Born in Ecuador, Sucuzhanay looked like the classic American story of the successful immigrant in New York. With a man named Luis Naranjo, he owned 21 Kossuth Place in Bushwick, just yards from where he was attacked, and three properties in Queens, two with Naranjo. Collectively, the value of those real estate holdings, at least on paper, approaches $1 million.

The lethal attack, the second this year in the New York City area on an Ecuadorean, angered elected officials as well as gay and Latino groups.

City Council Speaker Christine Quinn held a December 8 press conference denouncing the crime and has continued to press the case.

"They wanted us to respond to their hatred by being afraid, for us to go away, to stay in our homes, to go back in the closet," Quinn said at Sunday’s protest. "This is our neighborhood, this is our borough, this is our city, this is our country… We are not going to live in fear."
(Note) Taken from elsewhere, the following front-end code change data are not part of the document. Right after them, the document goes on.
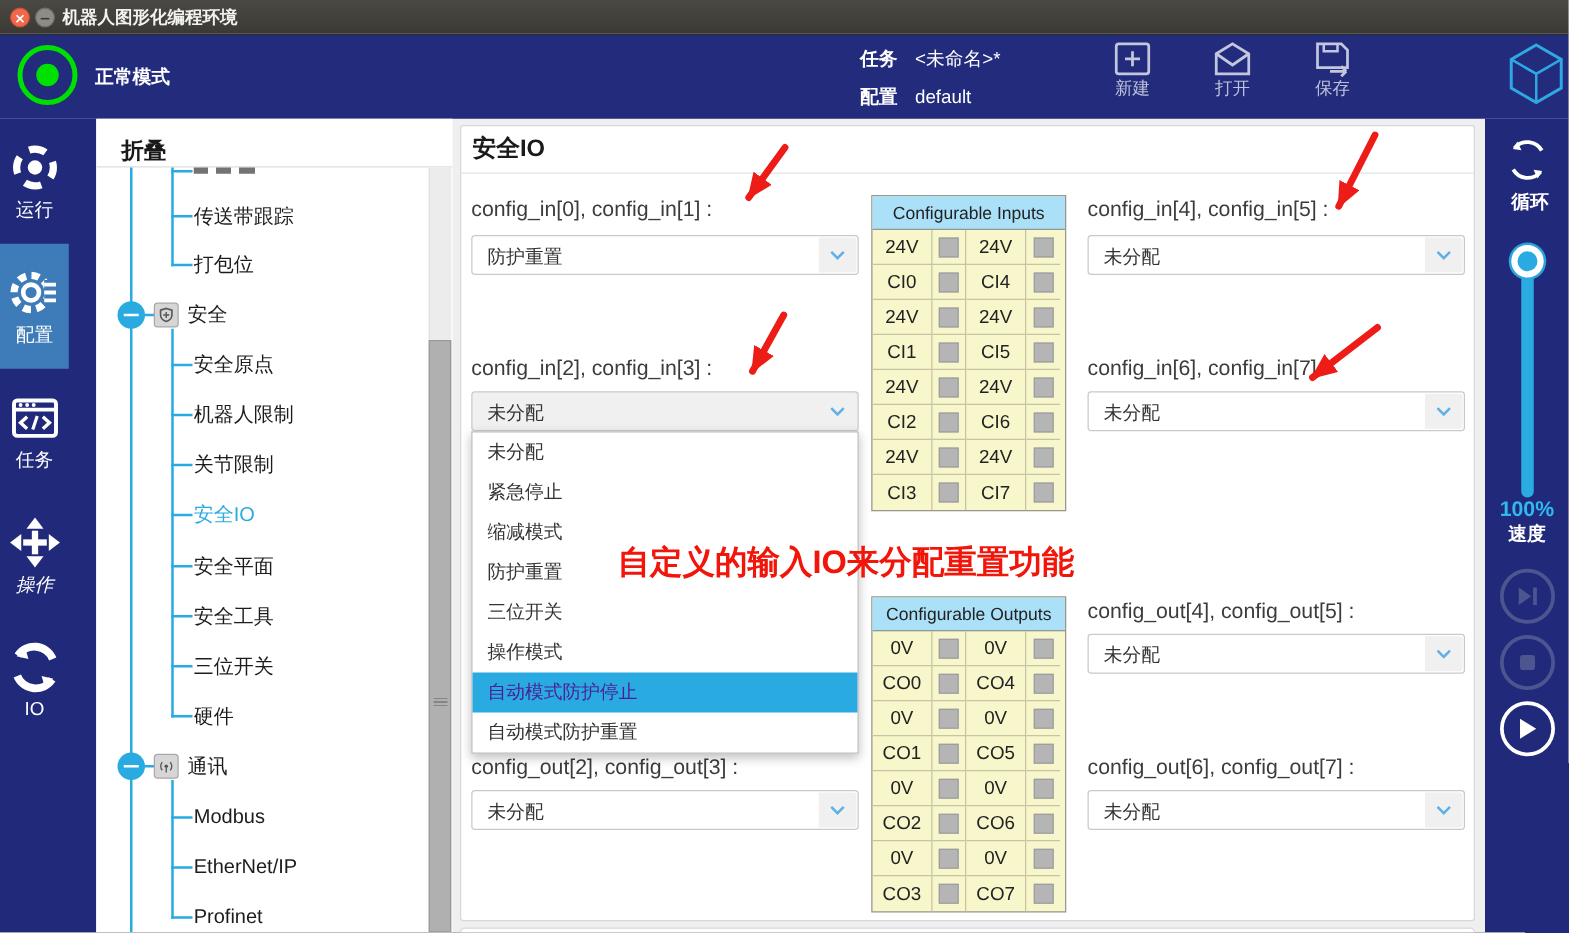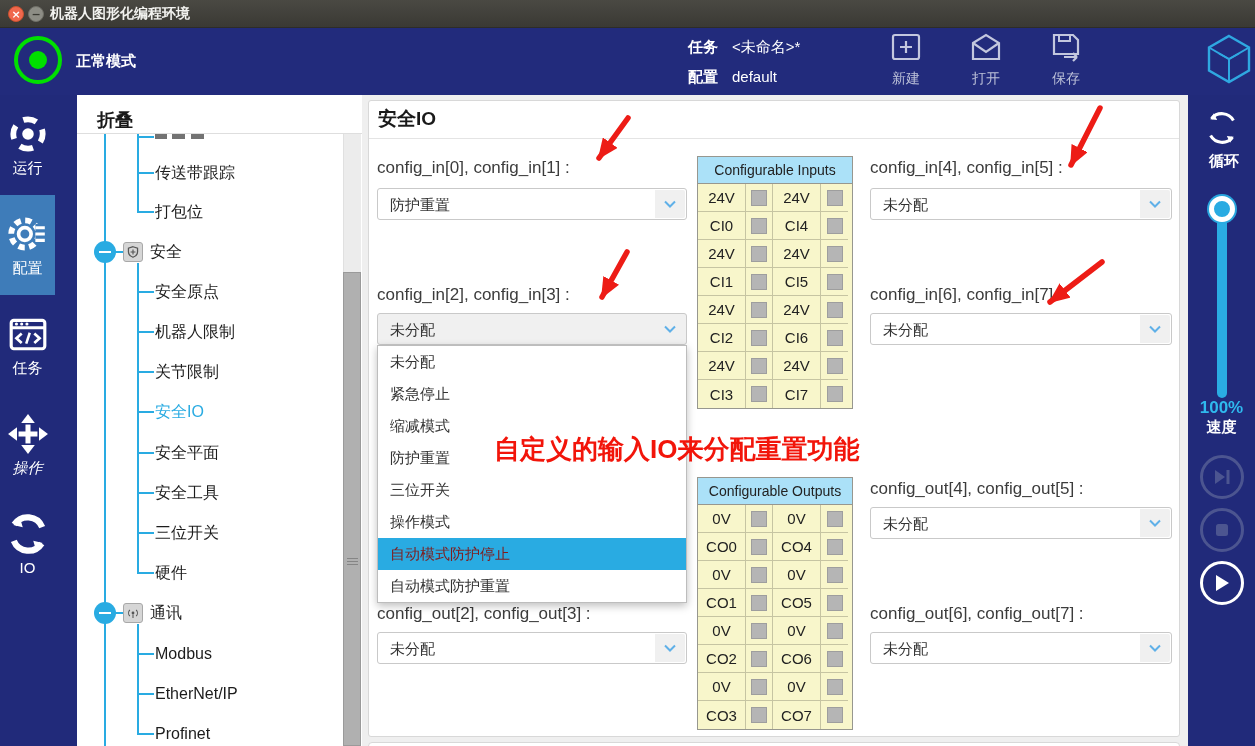--- a/index.html
+++ b/index.html
@@ -26,7 +26,7 @@
   .meta-label{font-weight:bold;margin-right:14px;}
   .top-action{position:absolute;top:4px;width:66px;height:58px;text-align:center;cursor:pointer;}
   .top-action svg{display:block;margin:0 auto;}
-  .top-action .alabel{display:block;margin-top:8px;color:#bcc0d8;font-size:14px;}
+  .top-action .alabel{display:block;margin-top:0;color:#bcc0d8;font-size:14px;}
   .logo{position:absolute;left:1206px;top:5px;}
 
   

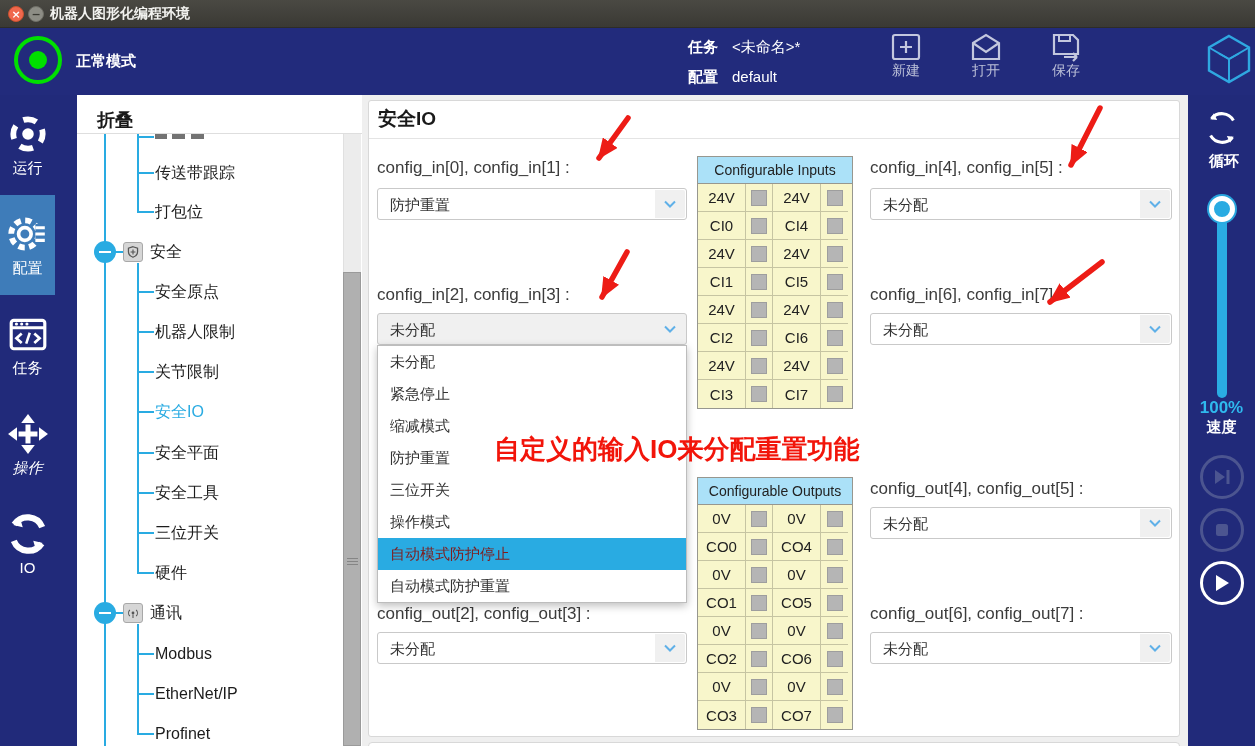--- a/index.html
+++ b/index.html
@@ -72,7 +72,7 @@
   .dlist{position:absolute;left:377px;top:345px;width:310px;background:#fff;border:1px solid #bdbdbd;
     box-sizing:border-box;box-shadow:0 3px 8px rgba(0,0,0,.25);z-index:20;}
   .ditem{height:32px;line-height:32px;padding-left:12px;font-size:15px;color:#333;cursor:pointer;}
-  .ditem.hl{background:#29abe2;color:#7f1d1d;}
+  .ditem.hl{background:#29abe2;color:#4c1d95;}
   .annotation{position:absolute;left:494px;top:432px;font-size:26px;font-weight:bold;color:#f2150a;
     white-space:nowrap;z-index:25;}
Police and the district attorney’s office have declined to discuss the status of the investigation. Initially, it appeared police had a license plate number from the vehicle, but they later released a sketch of one assailant, which suggests they do not know who the attackers are.

Quinn was joined at the protest by other City Council members. Also speaking were Brooklyn Borough President Marty Markowitz, Congressman Anthony Weiner, who represents parts of Brooklyn and Queens, Congresswoman Nydia Velázquez, who represents parts of Manhattan, Brooklyn and Queens, openly gay state Senator Thomas Duane, who represents Chelsea, and Assemblyman Jose Rivera from the Bronx.

Mayor Michael R. Bloomberg opted to attend a December 14 luncheon honoring Vito Fossella, the Staten Island congressman who gave up his seat after his drunken driving arrest in Virginia led to revelations that he had fathered a child out of wedlock with a woman in that state. Fossella has a wife and three children in New York. The mayor discussed the Sucuzhanay case at an appearance at a Staten Island church the same day.

Velázquez tied the attack to the anti-immigrant sentiment that regularly rears its head in America. Citing the "paramilitary raids that dehumanize immigrants, particularly Latinos," Velázquez said the federal government’s failure to implement immigration reform led to such violence.

"It is this broken system that leads others to blame immigrants for our own inaction," she said. "This type of crime cannot be tolerated, not against immigrants and not against lesbians and gays."

The protest, which was organized by Make the Road New York, a Bushwick-based social action center that includes among its member groups Gay and Lesbians of Bushwick Empowered, or GLOBE. After the rally, several hundred marched roughly a half mile to the site of the attack, where participants held a brief vigil.